Segment Start: Study material

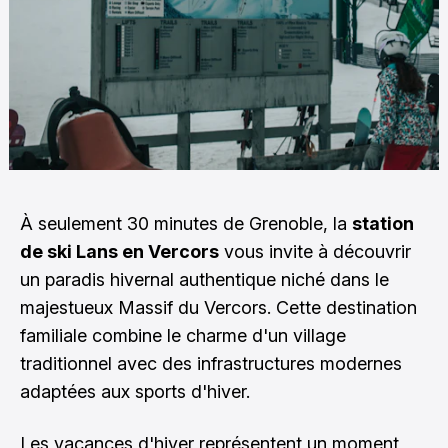
À seulement 30 minutes de Grenoble, la
station
de ski Lans en Vercors
vous invite à découvrir
un paradis hivernal authentique niché dans le
majestueux Massif du Vercors. Cette destination
familiale combine le charme d'un village
traditionnel avec des infrastructures modernes
adaptées aux sports d'hiver.
Les vacances d'hiver représentent un moment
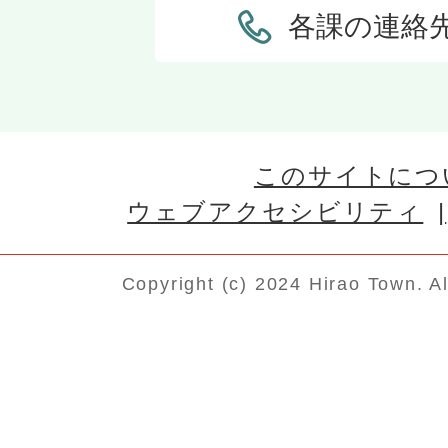
各課の連絡
このサイトにつ
ウェブアクセシビリティ
Copyright (c) 2024 Hirao Town. A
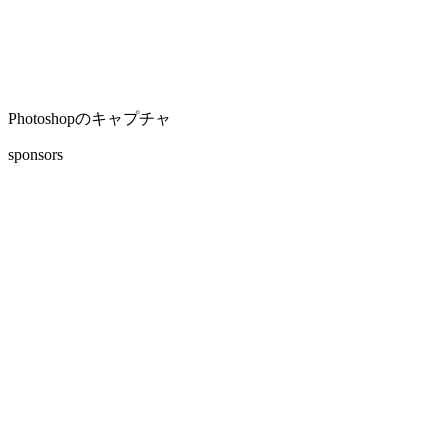
Photoshopのキャプチャ
sponsors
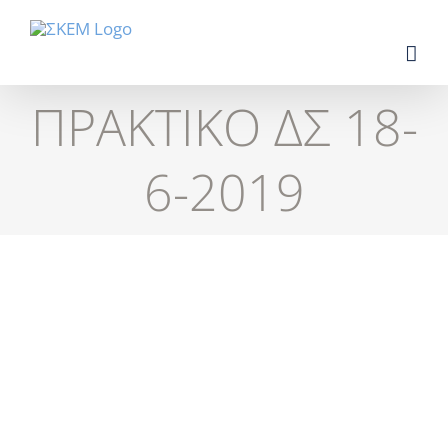
Skip
to
content
ΠΡΑΚΤΙΚΟ ΔΣ 18-
6-2019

Segment End: Study material

-- Task description --
Where a line of the listing holds the string "Vercors", copy that line.

-- Exercise response --
de ski Lans en Vercors
majestueux Massif du Vercors. Cette destination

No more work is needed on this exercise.